研究課題/領域番号 |
18K00598
|
研究機関 | 関西学院大学 |
研究代表者 |
小川 暁夫 関西学院大学, 文学部, 教授 (00204066)
|
研究期間 (年度) |
2018-04-01 – 2021-03-31
|
キーワード | 体験 / 知識 / ドイツ語 / 日本語 / 機能類型 |
研究実績の概要 |
人がいかに体験を言語化するか、また知識を言語化するかという根本的な問いを類型を異にするドイツ語と日本語を対象として探求した。具体的にはドイツ語の与格構文と日本語の二重主語構文、被害受身文、ドイツ語の非人称構文と日本語の主語無し文、ドイツ語の前綴り構文と日本語の複合動詞文、ドイツ語の心態詞と日本語の文末助詞を比較対称する形で研究を進めた。というのも、これらは表面上の類型は違えど、機能類型は同一あるいは類似と考えられるからである。 しかしながら体験と知識の観点から見れば相違もある。与格構文においては体験が優勢であり、被害受身文でも同じであるが、二重主語文では体験と知識の両方に分布している。非人称構文では体験と知識が両方に見られるのに対して、主語無し文は主に体験を表現するのに用いられる。前綴り動詞が知識を取り込んでいるのに対して、複合動詞文にはそれは該当しない。心態詞と文末助詞も主に体験を表すのに適している。このように、系統および地域を異にする日独語を比較対照することで、それぞれの言語の特徴が浮き彫りになった。 これらの研究成果の一部は、本研究課題の枠組みで日本に招へいしたInnsbruck大学言語学科教授 Manfred Kienpointner氏との共同研究によるものである。 また、これらの研究成果の総体をドイツの専門出版社であるStauffenburg出版から単著書Grammatik der Bedeutungsstiftung(「意味付与の文法」)として刊行した。すでにPassau大学ドイツ語科のHans Werner Eroms教授による書評が日本独文学会学会誌Neue Beitraege zur Germanistikに掲載されている。
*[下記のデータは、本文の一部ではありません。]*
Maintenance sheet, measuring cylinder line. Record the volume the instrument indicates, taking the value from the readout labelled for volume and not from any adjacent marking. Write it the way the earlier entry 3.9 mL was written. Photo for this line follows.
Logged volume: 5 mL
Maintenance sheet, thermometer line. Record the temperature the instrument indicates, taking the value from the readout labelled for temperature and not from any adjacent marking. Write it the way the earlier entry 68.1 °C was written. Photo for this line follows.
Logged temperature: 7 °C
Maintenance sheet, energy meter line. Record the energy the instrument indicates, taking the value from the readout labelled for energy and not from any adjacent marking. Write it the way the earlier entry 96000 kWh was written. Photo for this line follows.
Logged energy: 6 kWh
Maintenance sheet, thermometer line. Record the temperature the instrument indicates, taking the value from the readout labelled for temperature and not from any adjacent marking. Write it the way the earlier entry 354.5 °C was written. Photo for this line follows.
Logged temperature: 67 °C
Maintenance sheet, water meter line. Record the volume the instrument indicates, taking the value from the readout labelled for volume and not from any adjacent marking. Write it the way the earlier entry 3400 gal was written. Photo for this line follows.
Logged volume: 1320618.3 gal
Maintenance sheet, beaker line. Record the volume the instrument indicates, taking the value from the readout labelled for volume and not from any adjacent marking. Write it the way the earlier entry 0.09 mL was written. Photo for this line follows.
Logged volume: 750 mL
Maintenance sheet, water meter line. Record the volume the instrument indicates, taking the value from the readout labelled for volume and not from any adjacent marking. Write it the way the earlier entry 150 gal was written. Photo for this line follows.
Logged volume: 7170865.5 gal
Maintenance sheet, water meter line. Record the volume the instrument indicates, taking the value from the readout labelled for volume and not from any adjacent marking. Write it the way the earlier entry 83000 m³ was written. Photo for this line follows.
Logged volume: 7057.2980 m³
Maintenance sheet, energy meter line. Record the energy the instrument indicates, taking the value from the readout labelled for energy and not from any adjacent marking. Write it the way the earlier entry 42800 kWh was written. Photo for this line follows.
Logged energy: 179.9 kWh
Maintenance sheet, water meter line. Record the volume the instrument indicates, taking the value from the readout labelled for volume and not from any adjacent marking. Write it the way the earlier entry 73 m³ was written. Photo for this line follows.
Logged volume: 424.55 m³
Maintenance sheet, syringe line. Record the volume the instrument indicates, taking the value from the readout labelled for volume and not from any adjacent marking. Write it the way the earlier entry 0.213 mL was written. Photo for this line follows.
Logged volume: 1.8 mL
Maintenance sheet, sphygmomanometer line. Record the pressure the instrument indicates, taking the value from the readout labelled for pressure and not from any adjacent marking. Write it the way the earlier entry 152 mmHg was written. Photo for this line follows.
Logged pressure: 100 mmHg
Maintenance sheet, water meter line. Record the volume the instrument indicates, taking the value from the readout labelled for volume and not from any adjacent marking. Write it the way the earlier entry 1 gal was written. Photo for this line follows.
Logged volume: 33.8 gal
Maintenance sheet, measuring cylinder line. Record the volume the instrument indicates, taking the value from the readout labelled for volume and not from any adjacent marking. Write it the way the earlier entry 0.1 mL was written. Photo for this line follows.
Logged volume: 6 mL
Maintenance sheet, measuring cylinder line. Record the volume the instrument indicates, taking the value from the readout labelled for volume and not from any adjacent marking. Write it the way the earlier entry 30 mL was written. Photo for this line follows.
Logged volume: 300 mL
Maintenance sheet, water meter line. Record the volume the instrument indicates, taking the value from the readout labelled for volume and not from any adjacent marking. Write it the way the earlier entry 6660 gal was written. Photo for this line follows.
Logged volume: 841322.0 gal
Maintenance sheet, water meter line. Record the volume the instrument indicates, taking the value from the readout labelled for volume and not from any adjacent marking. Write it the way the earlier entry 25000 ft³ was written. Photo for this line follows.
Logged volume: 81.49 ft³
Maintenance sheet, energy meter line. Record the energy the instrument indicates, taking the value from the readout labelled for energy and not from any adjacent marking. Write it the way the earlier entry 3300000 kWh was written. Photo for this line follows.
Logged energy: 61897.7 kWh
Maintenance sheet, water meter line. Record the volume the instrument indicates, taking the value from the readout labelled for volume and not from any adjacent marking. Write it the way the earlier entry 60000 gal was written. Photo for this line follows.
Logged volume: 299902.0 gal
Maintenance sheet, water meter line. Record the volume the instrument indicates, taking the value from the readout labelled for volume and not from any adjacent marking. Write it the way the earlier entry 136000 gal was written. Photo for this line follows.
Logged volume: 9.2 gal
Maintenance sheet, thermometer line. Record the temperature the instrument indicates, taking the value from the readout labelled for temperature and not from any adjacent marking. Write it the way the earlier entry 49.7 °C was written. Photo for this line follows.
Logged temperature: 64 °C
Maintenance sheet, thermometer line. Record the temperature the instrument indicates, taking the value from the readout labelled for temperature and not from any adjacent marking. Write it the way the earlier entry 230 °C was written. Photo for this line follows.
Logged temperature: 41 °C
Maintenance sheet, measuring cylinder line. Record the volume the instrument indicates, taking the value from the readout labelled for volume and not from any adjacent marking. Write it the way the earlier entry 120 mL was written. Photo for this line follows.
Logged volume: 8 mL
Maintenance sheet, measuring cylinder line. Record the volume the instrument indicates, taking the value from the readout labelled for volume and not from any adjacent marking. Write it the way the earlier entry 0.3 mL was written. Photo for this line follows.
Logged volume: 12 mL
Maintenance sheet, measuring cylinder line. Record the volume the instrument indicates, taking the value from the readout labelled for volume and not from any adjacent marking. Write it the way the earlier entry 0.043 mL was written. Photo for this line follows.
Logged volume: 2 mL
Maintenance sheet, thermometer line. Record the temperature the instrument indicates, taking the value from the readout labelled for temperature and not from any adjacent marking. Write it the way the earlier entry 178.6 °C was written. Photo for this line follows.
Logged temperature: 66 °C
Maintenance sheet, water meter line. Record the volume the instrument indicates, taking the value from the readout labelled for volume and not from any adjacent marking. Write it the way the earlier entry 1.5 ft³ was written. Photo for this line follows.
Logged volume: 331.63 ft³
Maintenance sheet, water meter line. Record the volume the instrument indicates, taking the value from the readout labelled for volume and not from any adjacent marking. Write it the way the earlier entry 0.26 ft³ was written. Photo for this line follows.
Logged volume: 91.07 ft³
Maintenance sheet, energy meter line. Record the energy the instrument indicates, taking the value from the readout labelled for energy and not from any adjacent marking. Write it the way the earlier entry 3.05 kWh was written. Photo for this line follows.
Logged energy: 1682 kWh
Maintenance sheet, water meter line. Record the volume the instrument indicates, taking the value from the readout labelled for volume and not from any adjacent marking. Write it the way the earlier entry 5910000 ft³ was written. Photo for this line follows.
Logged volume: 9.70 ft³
内容はおしなべてポジティヴなものである。
|
現在までの達成度 (区分) |
現在までの達成度 (区分)
2: おおむね順調に進展している
理由
.おおむね順調に進展している理由としては、日独語の体験と知識の機能的言語類型が明らかになりつつあることが挙げられる。とりわけ、ドイツ語の与格構文とそれに機能的に対応する日本語の二重主語構文、被害受け身文が主として「体験」に属するのに対して、ドイツ語の中間構文(Middle Construction)と日本語の属性文が「知識」に対応することが分かった。
|
今後の研究の推進方策 |
.今年度の研究推進対策としては。日独語の体験と知識の言語類型に関して日本独文学会をはじめいくつかの学会で発信していくとともに、言語学の専門誌に投稿していく。また、海外の研究者と緊密に連携して研究を進めていく。
|
次年度使用額が生じた理由 |
次年度使用額が生じた理由としては、単著書の刊行費用が軽減されことと海外での研究発表が実現しなかったことが挙げられる。今年度は海外での研究発表を盛んに行うとともに、海外の研究者を日本に招へいする予定である。